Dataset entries
※ ※ ※
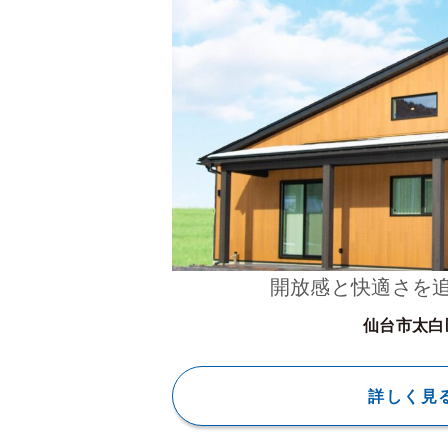
開放感と快適さを
仙台市太白
詳しく見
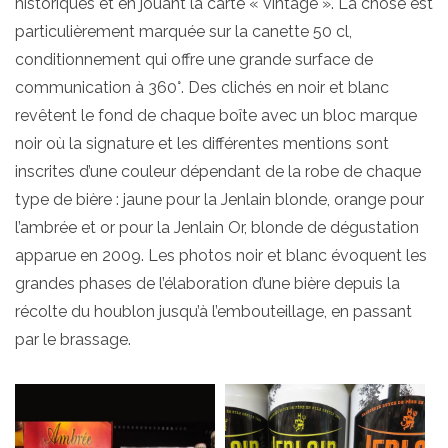
historiques et en jouant la carte « vintage ». La chose est
particulièrement marquée sur la canette 50 cl,
conditionnement qui offre une grande surface de
communication à 360°. Des clichés en noir et blanc
revêtent le fond de chaque boîte avec un bloc marque
noir où la signature et les différentes mentions sont
inscrites d’une couleur dépendant de la robe de chaque
type de bière : jaune pour la Jenlain blonde, orange pour
l’ambrée et or pour la Jenlain Or, blonde de dégustation
apparue en 2009. Les photos noir et blanc évoquent les
grandes phases de l’élaboration d’une bière depuis la
récolte du houblon jusqu’à l’embouteillage, en passant
par le brassage.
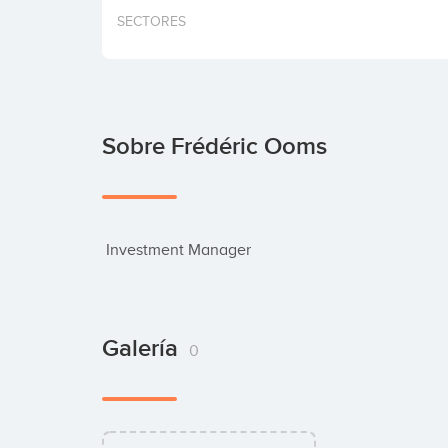
SECTORES
Sobre Frédéric Ooms
 Investment Manager
Galería
0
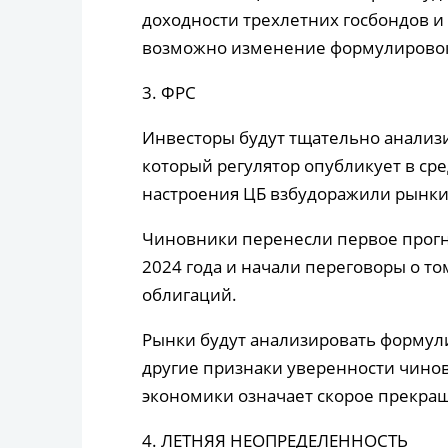
доходности трехлетних госбондов и
возможно изменение формулировок 
3. ФРС
Инвесторы будут тщательно анализи
который регулятор опубликует в сре
настроения ЦБ взбудоражили рынки
Чиновники перенесли первое прогн
2024 года и начали переговоры о т
облигаций.
Рынки будут анализировать формули
другие признаки уверенности чинов
экономики означает скорое прекра
4. ЛЕТНЯЯ НЕОПРЕДЕЛЕННОСТЬ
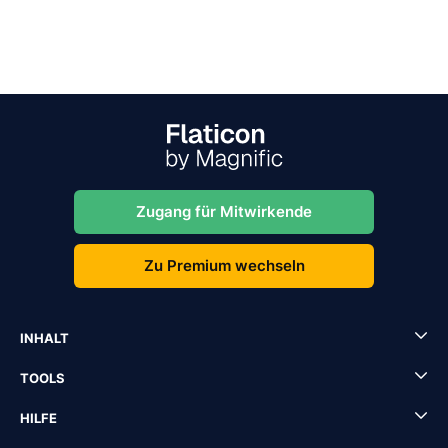
Zugang für Mitwirkende
Zu Premium wechseln
INHALT
TOOLS
HILFE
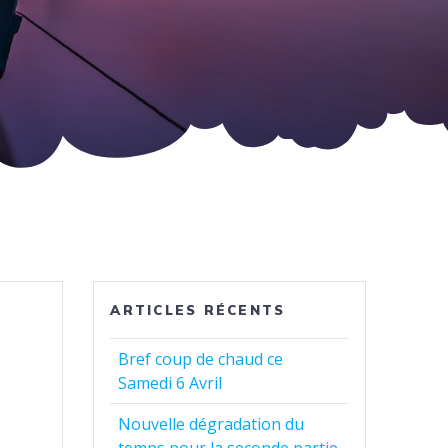
ARTICLES RÉCENTS
Bref coup de chaud ce
Samedi 6 Avril
Nouvelle dégradation du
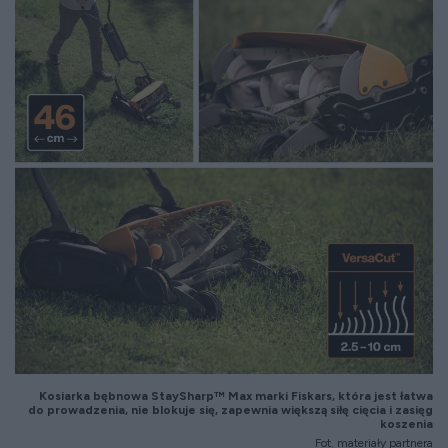
Kosiarka bębnowa StaySharp™ Max marki Fiskars, która jest łatwa
do prowadzenia, nie blokuje się, zapewnia większą siłę cięcia i zasięg
koszenia
Fot. materiały partnera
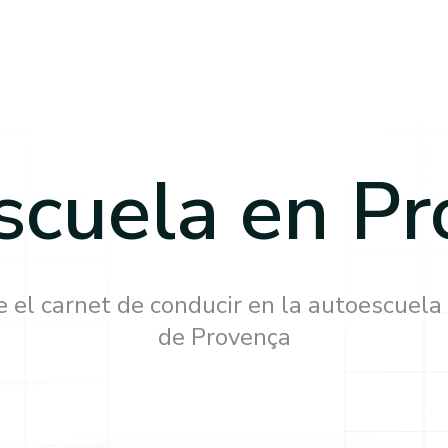
scuela en
Pr
 el carnet de conducir en la autoescuela
de
Provença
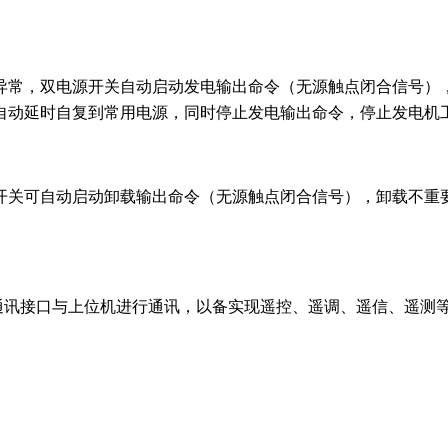
常，双电源开关自动启动发电输出命令（无源触点闭合信号），
显表系列
后备保护器
BTC1系列浪涌保护器
BTGQY过欠压保护器
自动延时自复到常用电源，同时停止发电输出命令，停止发电机
开关可自动启动卸载输出命令（无源触点闭合信号），卸载不重
5通讯接口与上位机进行通讯，以备实现遥控、遥调、遥信、遥测
订购前介绍产品性能及使用要求，提供有关资料。用户需求进行
写下面这张表单发送给我们，我们将不断改进的产品和服务作为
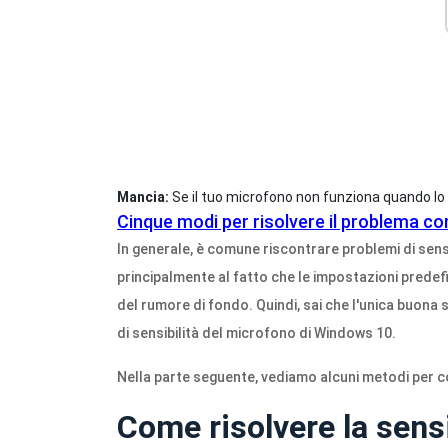
Mancia:
Se il tuo microfono non funziona quando lo 
Cinque modi per risolvere il problema c
In generale, è comune riscontrare problemi di sens
principalmente al fatto che le impostazioni predef
del rumore di fondo. Quindi, sai che l'unica buona 
di sensibilità del microfono di Windows 10.
Nella parte seguente, vediamo alcuni metodi per co
Come risolvere la sens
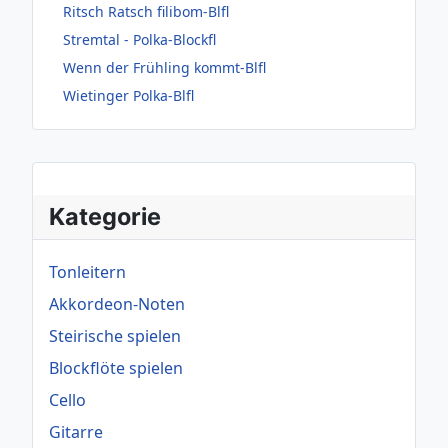
Ritsch Ratsch filibom-Blfl
Stremtal - Polka-Blockfl
Wenn der Frühling kommt-Blfl
Wietinger Polka-Blfl
Kategorie
Tonleitern
Akkordeon-Noten
Steirische spielen
Blockflöte spielen
Cello
Gitarre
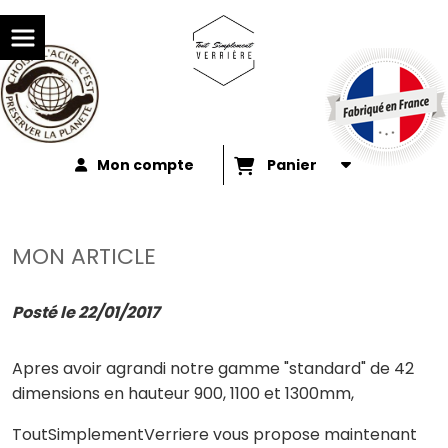
Mon compte
Panier
MON ARTICLE
Posté le 22/01/2017
Apres avoir agrandi notre gamme "standard" de 42
dimensions en hauteur 900, 1100 et 1300mm,
ToutSimplementVerriere vous propose maintenant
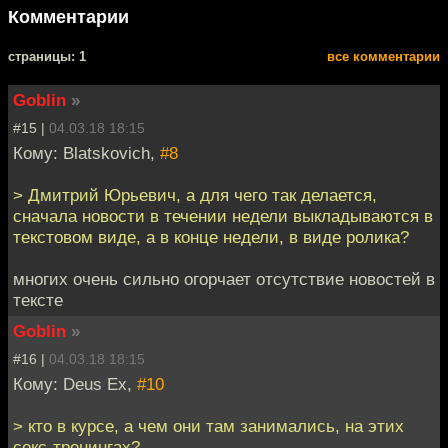
Комментарии
cтраницы: 1
все комментарии
Goblin
»
#15 |
04.03.18 18:15
Кому: Blatskovich,
#8
> Дмитрий Юрьевич, а для чего так делается,
сначала новости в течении недели выкладываются в
текстовом виде, а в конце недели, в виде ролика?
многих очень сильно огорчает отсутствие новостей в
тексте
Goblin
»
#16 |
04.03.18 18:15
Кому: Deus Ex,
#10
> кто в курсе, а чем они там занимались, на этих
секс-тренингах?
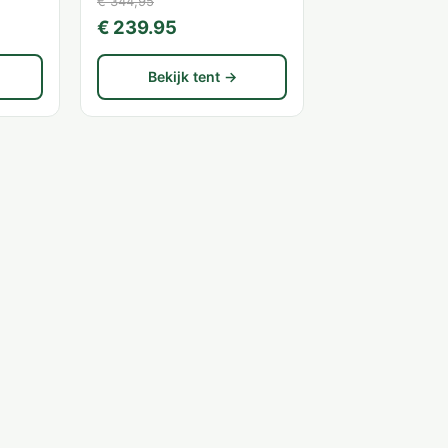
€ 344,95
€ 239.95
Bekijk tent →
※ ※ ※
AIM OF THE EXERCISE
Find the word "spielen" in the records and pull out each line that has it.

EXERCISE RESULT
Steirische spielen
Blockflöte spielen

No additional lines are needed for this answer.